Teaching alphabet stroke order and stroke count to Japanese children

Not as clear as it first seemed


I’ve also been meaning to write this post for a while 🙂

A couple of years ago it came to my attention that some of our students were being told by their elementary school teachers and junior high school teachers that they were writing English letters wrong.

After an initial reaction of annoyance (this seems to be a perennial problem with some teachers who don’t have the confidence to deviate from the one correct answer given by the textbook), I decided that it might be better to find out what the official ‘stroke order’ for the alphabet in Japan is and make sure our students know it.

I have done some quick research and there doesn’t seem to be any official stroke order. I found the following two online:

stroke order nintendo

This is from Nintendo

stroke order gakuryoku

And this is from GakuryokuUp.

As you can see, they are slightly different (lower-case w, for example). Presumably the teachers are going off whatever textbook they are using in class, and are so insecure that they won’t accept alternatives.

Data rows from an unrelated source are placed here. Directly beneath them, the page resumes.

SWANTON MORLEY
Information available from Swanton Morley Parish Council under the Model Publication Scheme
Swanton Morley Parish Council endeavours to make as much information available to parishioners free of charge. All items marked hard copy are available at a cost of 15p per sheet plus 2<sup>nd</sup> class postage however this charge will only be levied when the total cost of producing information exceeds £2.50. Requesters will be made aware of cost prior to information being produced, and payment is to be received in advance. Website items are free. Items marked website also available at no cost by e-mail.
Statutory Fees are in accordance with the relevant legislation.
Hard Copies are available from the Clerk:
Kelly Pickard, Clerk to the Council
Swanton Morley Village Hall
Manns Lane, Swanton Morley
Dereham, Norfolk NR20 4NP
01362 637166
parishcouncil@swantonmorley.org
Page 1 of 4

Which kind of takes us back to the beginning. I guess we just need to teach our students that there are different ways of writing letters, and some of their teachers in the future are going to be particular about how they are written in their class. Always do things the way your current teacher wants you to, even if they are wrong (like the ALT who told one of our students that the only correct response to ‘how are you?’ is ‘I’m fine, thank you’).

Any experiences with teaching letter-writing?


1 Jun 2015, 10:10pm
by Trevor Lawless


Some Japanese parents think there is one correct stroke order for writing English. When they observe a lesson they may think the teacher is not teaching their kids the correct method if they are not made aware that while there are general rules there are several acceptable ways to form some letters.

Very good point! Managing parent expectations is probably harder than dealing with the children 🙂

actually, after teaching English to children in Japan for 30 years I have had to make my own lessons. Both of those images are incorrect and not the way natural writers write.